The usual explanation points to the energy bill. However, figures from the National Institute of Statistics (INS) tell a different story. Tunisia is importing at increasingly higher prices while selling its flagship export products at increasingly lower prices.
Tunisia’s trade balance for the first five months of 2026 stood at -10.416 billion dinars, continuing its deterioration from -6.410 billion dinars during the same period in 2024.
The export-to-import coverage ratio fell from 80.7% to 73% over two years. This is the overall picture that most commentaries will highlight. It is accurate, but it conceals the key issue.

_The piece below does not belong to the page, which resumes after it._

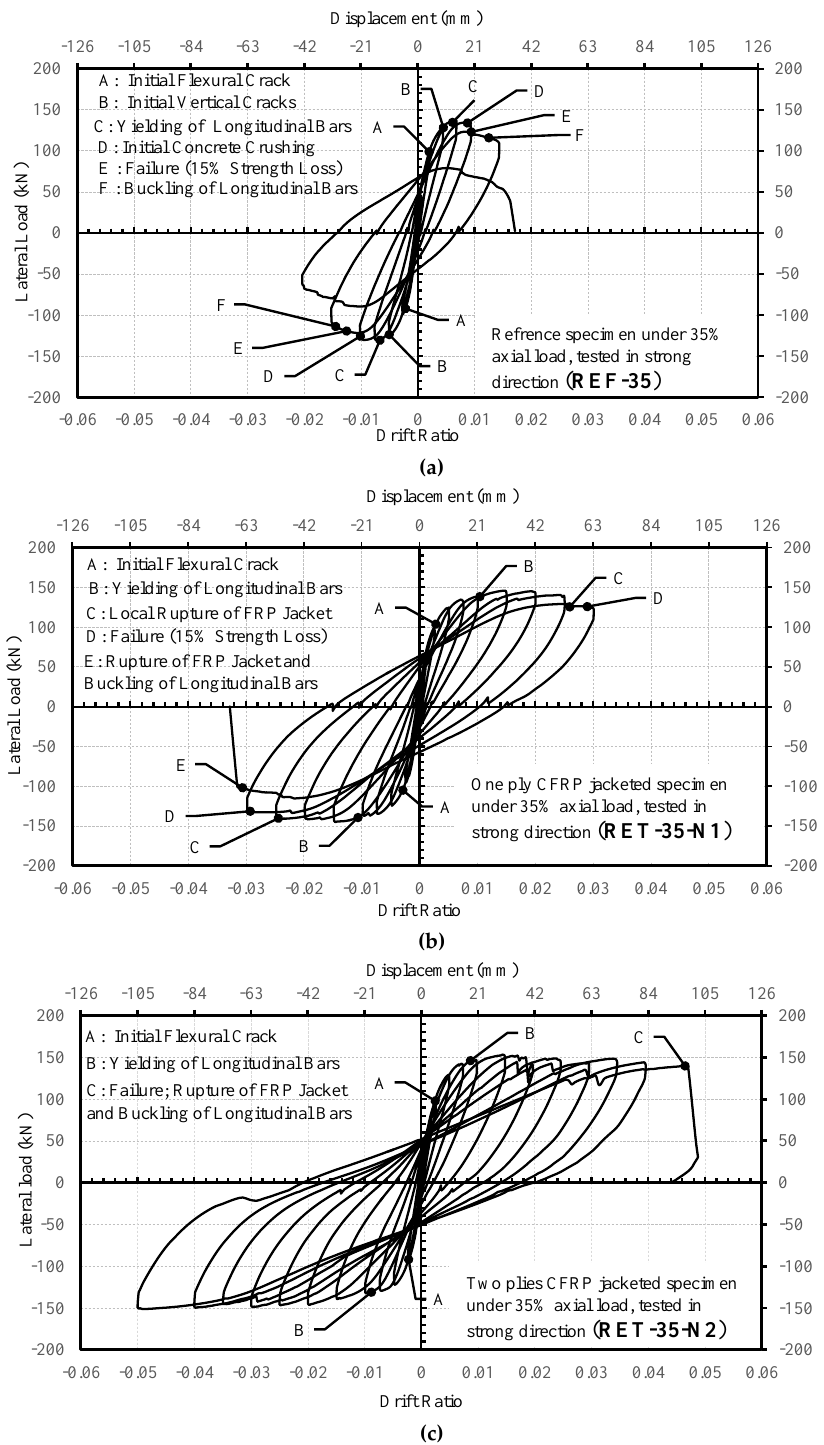
Figure 6. Lateral load-drift ratio relationships for the R35 series: ( a ) REF-35, ( b ) RET-35-N1; and ( c ) RET-35-N2.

Energy does not explain deterioration
The immediate reaction is to blame the oil bill. The coal, petroleum and petroleum products category does indeed record the country’s largest deficit, at -6.046 billion dinars in 2026.
However, its deterioration over two years remains relatively limited. The energy deficit widened from 5.149 billion dinars to 6.046 billion dinars, an increase of roughly 900 million dinars.

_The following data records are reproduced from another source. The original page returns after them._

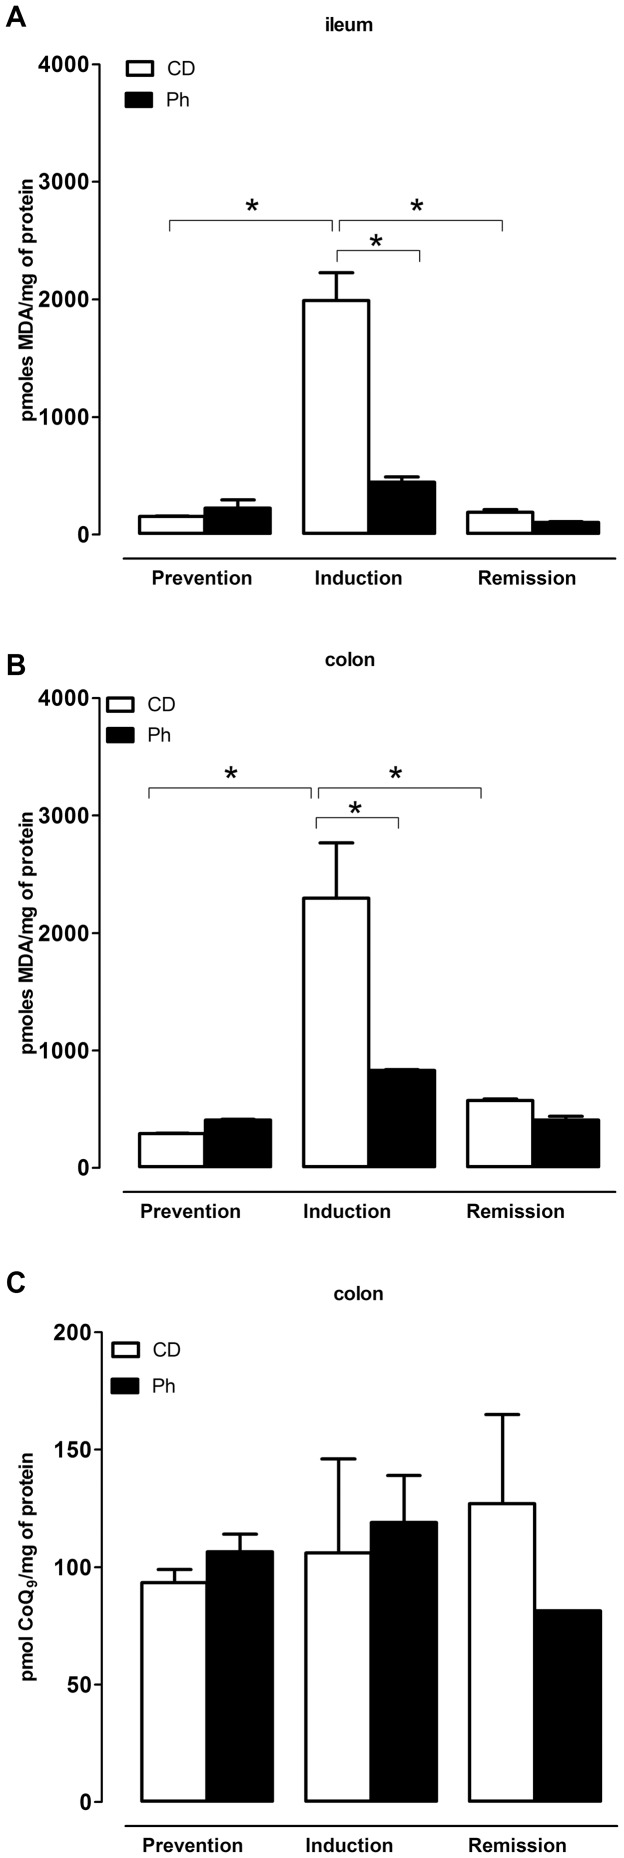
Assessment of acute colitis and evaluation of the response to Ph. Oxydative stress.MDA equivalents in ileum (A) and colon homogenates (B) White bars refer to CD and black bars refer to Ph treatment in the prevention, induction and remission period. In both ileum and colon, a strong oxidative stress is observed in the CD group in the induction phase, shown by a significant increase in MDA equivalents, prevented by Ph treatment (n = 4, *P<.001). The increase is significantly higher than in the prevention and remission phases (n = 4, *P<.001). C. Coenzyme Q9 levels in colon homogenate measured by HPLC. The ubiquinone content is not significantly different in all experimental conditions. Each tissue was analyzed in triplicate. Statistical analysis was performed by one way ANOVA test.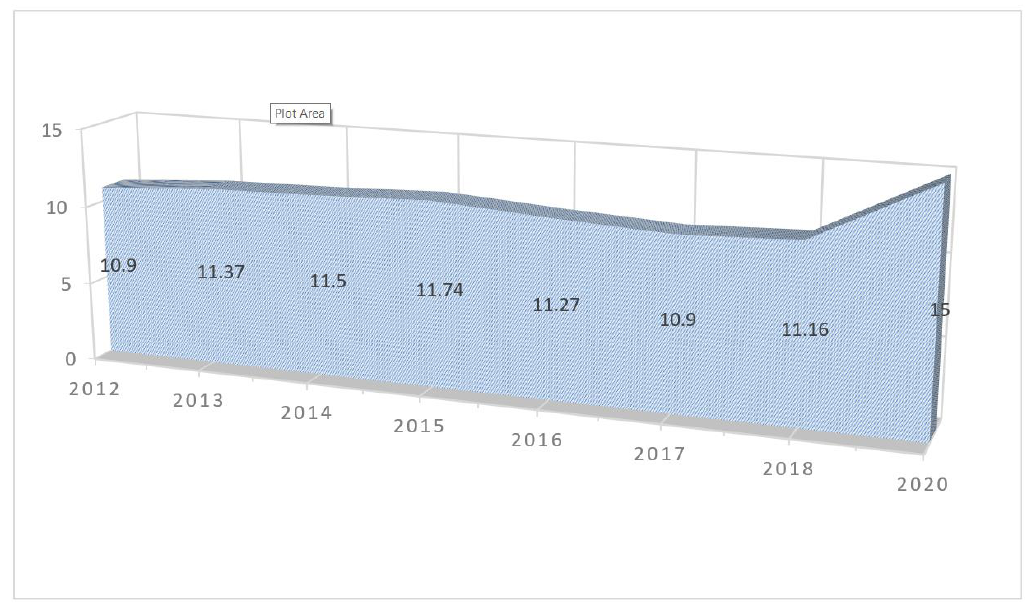
Figure 3. Share of energy from renewable sources in gross final energy consumption. Source: Authors’ study based on Eurostat databases.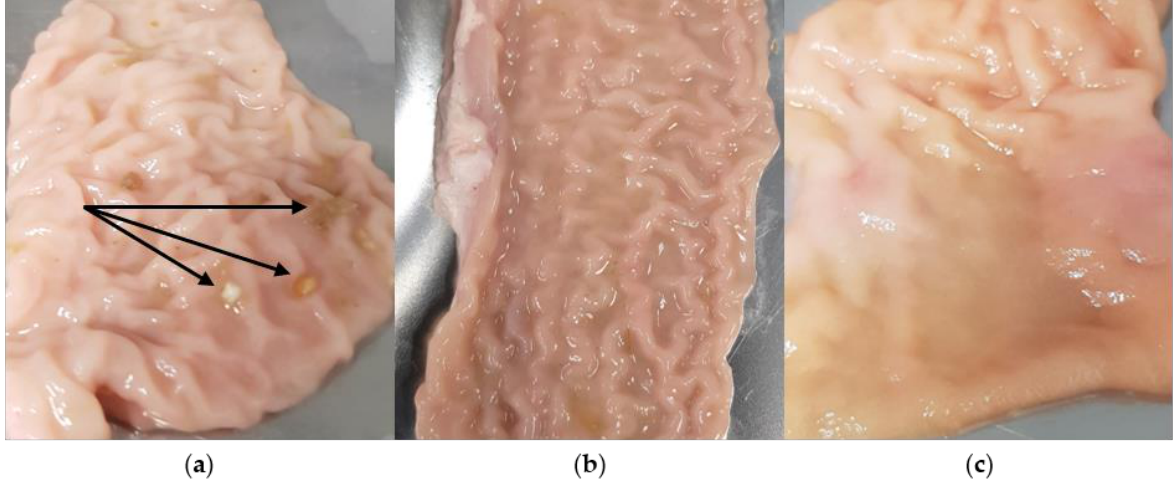
Figure 9. Differences between the individual tissue samples of the pig small intestines. ( a ) pig #1; ( b ) pig #2; ( c ) pig #3. The intestinal tube was cut longitudinally and divided into approx. 5 cm × 7 cm sections. Food components (about 3 mm) present in pig #1 are marked with arrows.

Meanwhile, the non-energy deficit rose from 1.261 billion dinars in 2024 to 4.370 billion dinars in 2026, increasing by a factor of 3.5. The deterioration outside the energy sector, nearly 3.1 billion dinars, accounts for three times more of the worsening trade balance than the energy component.

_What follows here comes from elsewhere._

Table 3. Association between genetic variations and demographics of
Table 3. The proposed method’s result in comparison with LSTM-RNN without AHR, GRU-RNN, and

The issue, therefore, is not oil. It is the erosion of Tunisia’s trade position across virtually all other sectors, from capital goods to processed raw materials.
A deficit driven by prices, not volumes
By comparing values in dinars with quantities in kilograms—data jointly provided by the INS—it is possible to isolate the implicit unit price of each trade flow. The findings are revealing. For most major imported product categories, the increase in the import bill stems not from larger volumes but from higher prices.
Cement and related products provide the clearest example. Their import value increased by 4.4% while import volumes fell by 48%. The price effect therefore reached 52%. Copper prices rose by 36%, inorganic chemicals by 25%, and even energy prices increased by 37% despite lower import volumes.
Tunisia is paying more for quantities that are often smaller. The worsening trade balance is not the result of excessive consumption but rather of external pressures, notably global commodity prices and the external value of the dinar.
Automobiles become country’s second-largest deficit
One exception confirms the rule: the automotive sector. Vehicle imports became Tunisia’s second-largest source of deficit, reaching -1.974 billion dinars in 2026. The import bill surged 52% over two years, rising from 1.964 billion dinars to 2.993 billion dinars.
In this case, volume effects also played a role, with imports increasing from 59,000 tons to 81,000 tons. At the same time, the average price per kilogram rose from 33.3 dinars to 36.9 dinars. Tunisia is importing both more vehicles and more expensive vehicles. This category deserves particular attention as the structure of automotive imports continues to evolve.
Olive Oil: The same problem seen from export side
The export side reveals the reverse of the same issue. Fats and oils, Tunisia’s second-largest trade surplus category with 2.821 billion dinars, conceal a dramatic collapse in prices.
The average export price fell from 21.7 dinars per kilogram in 2024 to 10.2 dinars in 2026, a decline of more than half. To maintain export revenues, Tunisia more than doubled export volumes, from 147,000 tons to 316,000 tons. The country is selling twice as much product for barely the same level of earnings.
Tunisia is exporting raw volume because it is unable to capture the added value associated with packaged and branded products. It should be noted that this category includes olive oil as well as other fats and oils, but the overall trend—more volume for less unit value—remains concerning.
The real diagnosis
Tunisia is caught in a price squeeze effect. On the import side, it is paying increasingly high prices for its supplies regardless of quantity. On the export side, it is selling its flagship agricultural products at steadily declining unit prices. Between the two, the trade deficit widens almost automatically.
The only significant source of resilience remains the machinery and electrical equipment sector, which records the country’s largest surplus at 3.270 billion dinars, driven by the components and electrical wiring industry.
The diagnosis is therefore structural rather than cyclical. As long as Tunisia remains a price-taker on both ends of the equation, importing value and exporting volume, its trade deficit will continue to deteriorate, regardless of fluctuations in oil prices.